# Per Nilsson tabs.



## DiezelRiggs (Aug 21, 2010)

Would anyone be interested in tabbin out or tackling any Per Nilsson Scar Symmetry solos? I would love to learn some. Any help would be appreciated!! Or even some Solution.45 solos? I would forever be in your debt.


----------



## Junnage (Aug 21, 2010)

DiezelRiggs said:


> Would anyone be interested in tabbin out or tackling any Per Nilsson Scar Symmetry solos? I would love to learn some. Any help would be appreciated!! Or even some Solution.45 solos? I would forever be in your debt.


Nolly did a fantastic job tabbing "The Illusionist" solo:

http://dl.dropbox.com/u/790683/The Illusionist solo.pdf


----------



## DiezelRiggs (Aug 23, 2010)

Yeah, I saw that. Nolly is a killer player! I am currently trying to learn it right now. Such a sweet solo! It would be sweet to learn the following Per Nilsson solos also:

-Noumenon and Phenomenon
-Mechanical Soul Cybernetics
-Sculptor Void
-Timewave Zero
-Fear Catalyst
-Slaves to the Subliminal
-Mind Machine
-Dreaming 24/7
-Dominion

Any or all of these would be just wonderful!


----------



## Colton165 (Aug 25, 2010)

im pretty sure a Mind Machine solo tab is up on UG. guitar pro format.


----------



## Mindcrime1204 (Aug 28, 2010)

I've got these Per solos down, sans tabs.

Dominion
Dreaming 24/7
Illusionist
Deviate From the Form
2010emise of the 5th Sun
Mind Machine
half of Ghost Prototype Part 1 (fkn hard solo!)
currently working on: Veil of Illusions

most of these songs have tabs online, some were beyond jacked tho.

**STORED ROWS:**
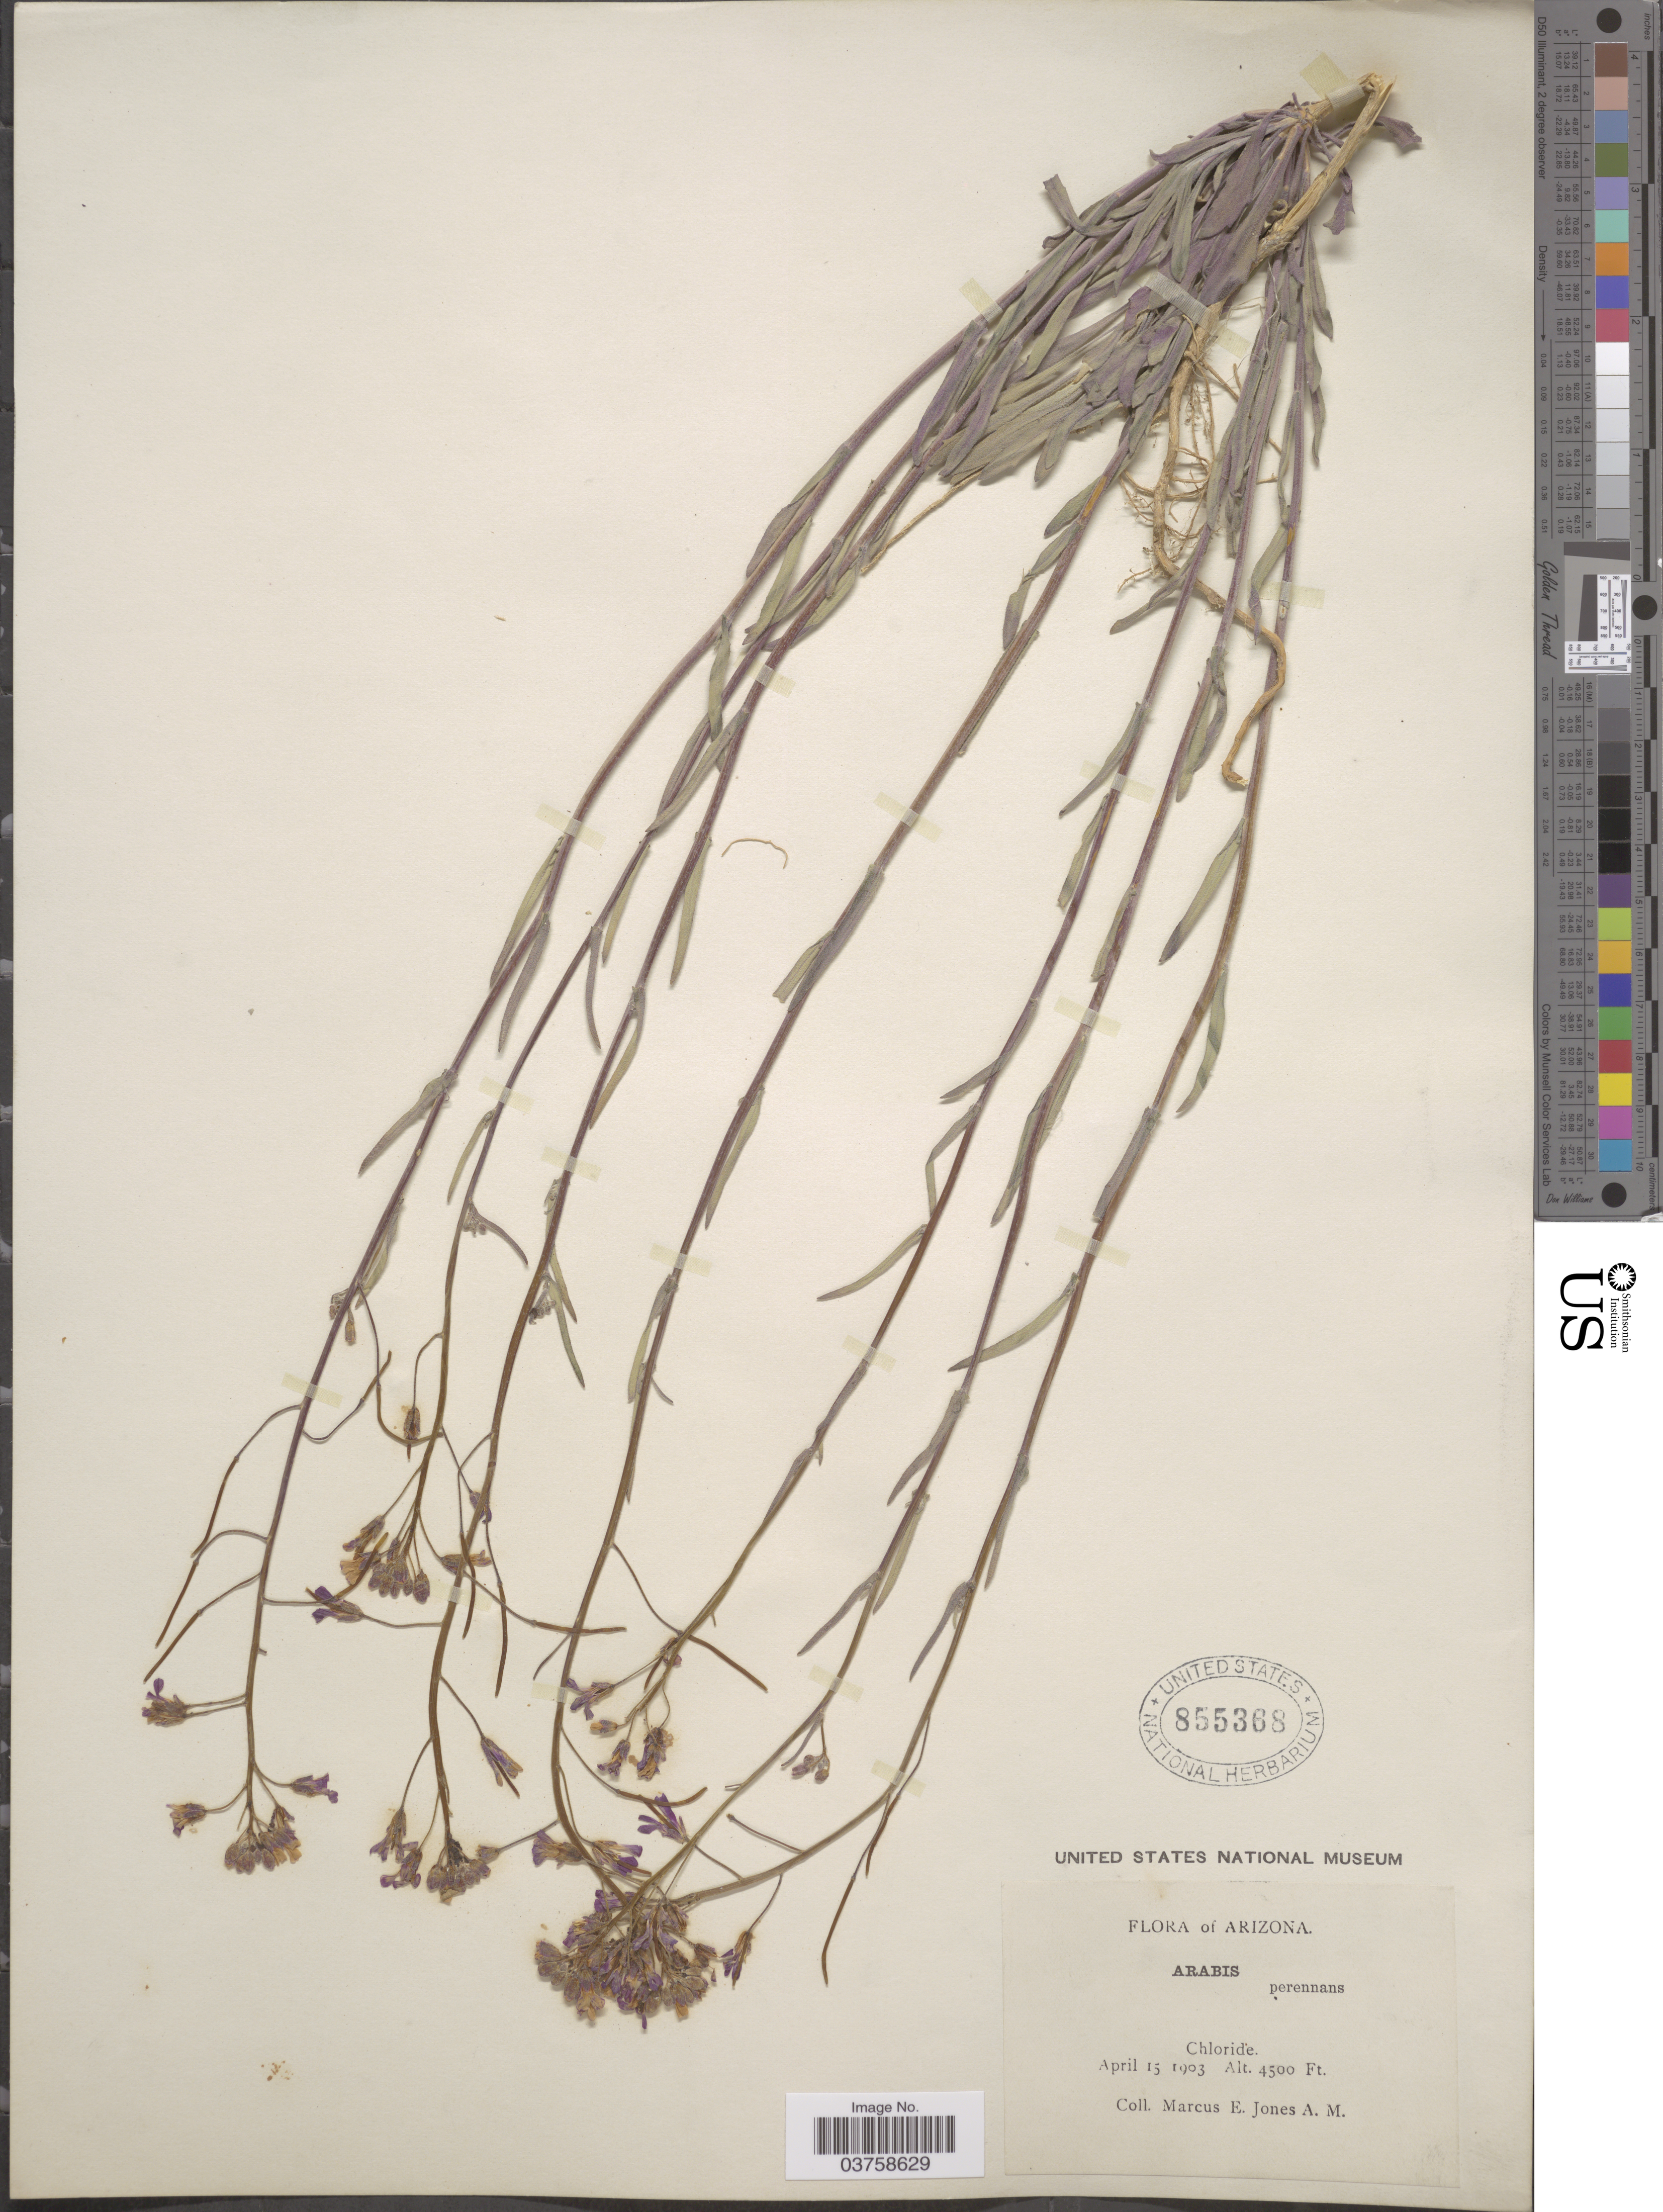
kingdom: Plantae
--
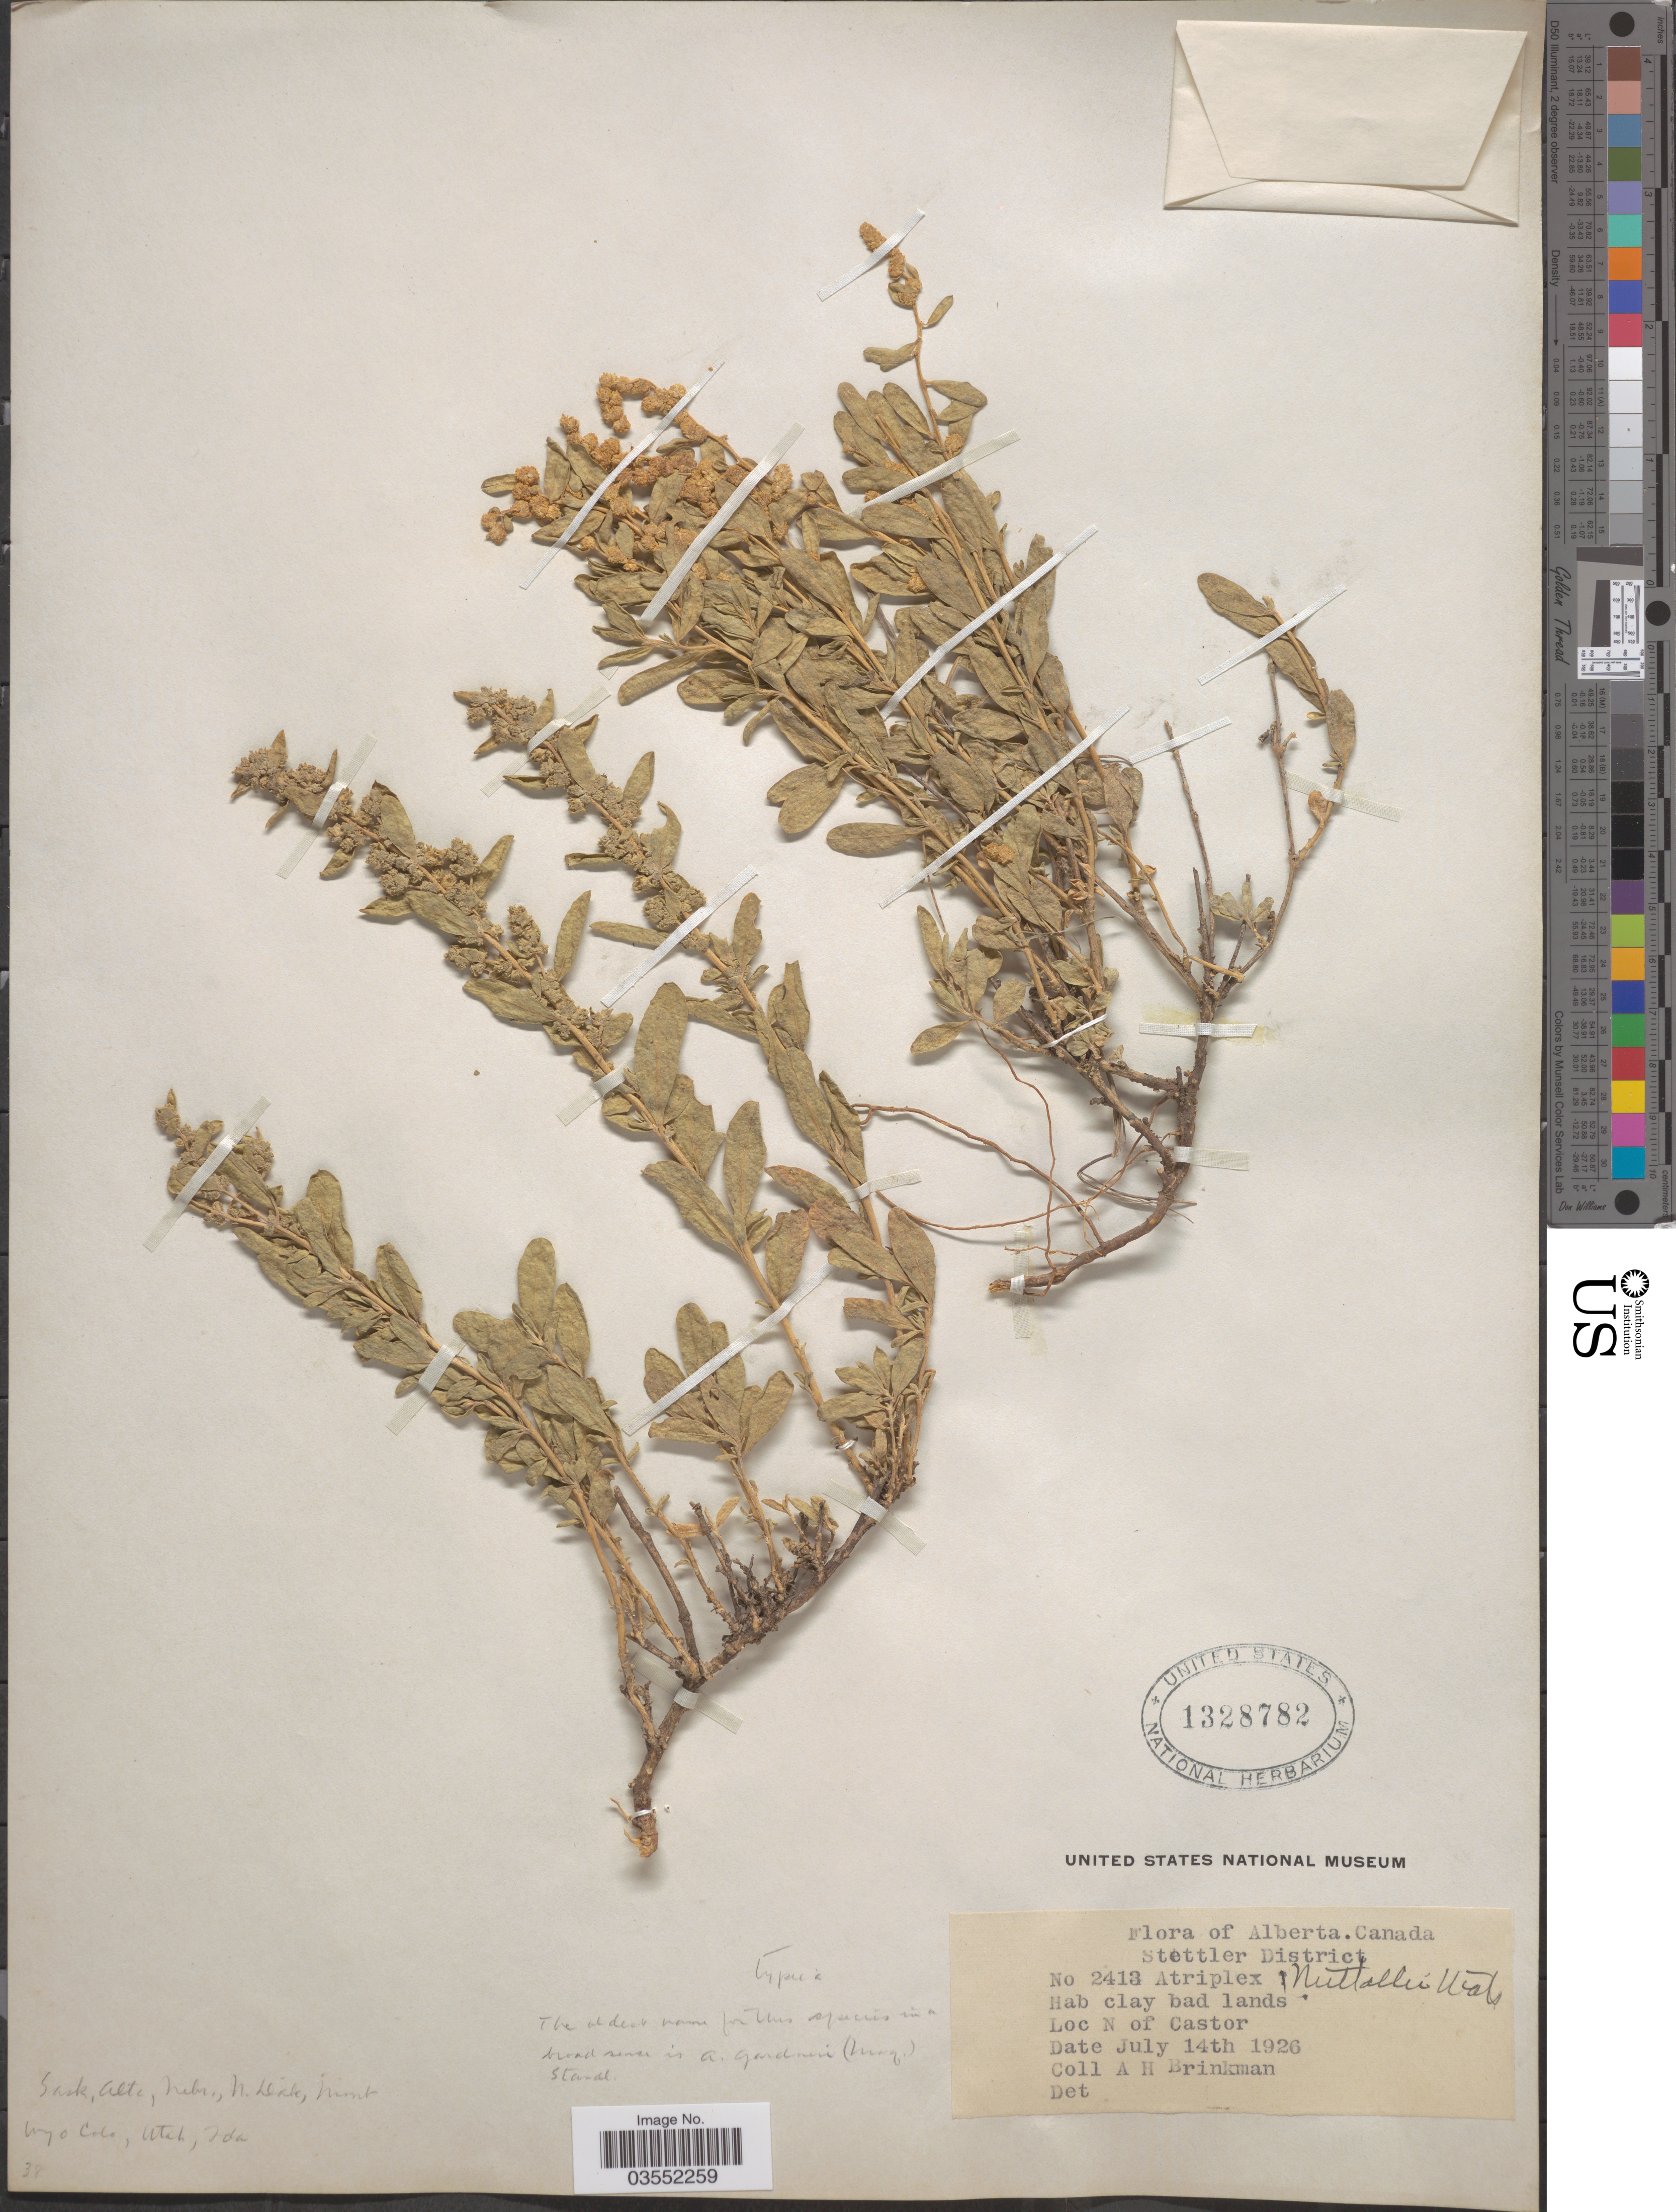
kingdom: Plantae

**GOAL:**
In the Per Nilsson tabs thread, what format does Colton165 say the Mind Machine solo tab on UG is in? The listing is separate material, apart from the thread.

**ANSWER:**
Guitar Pro format.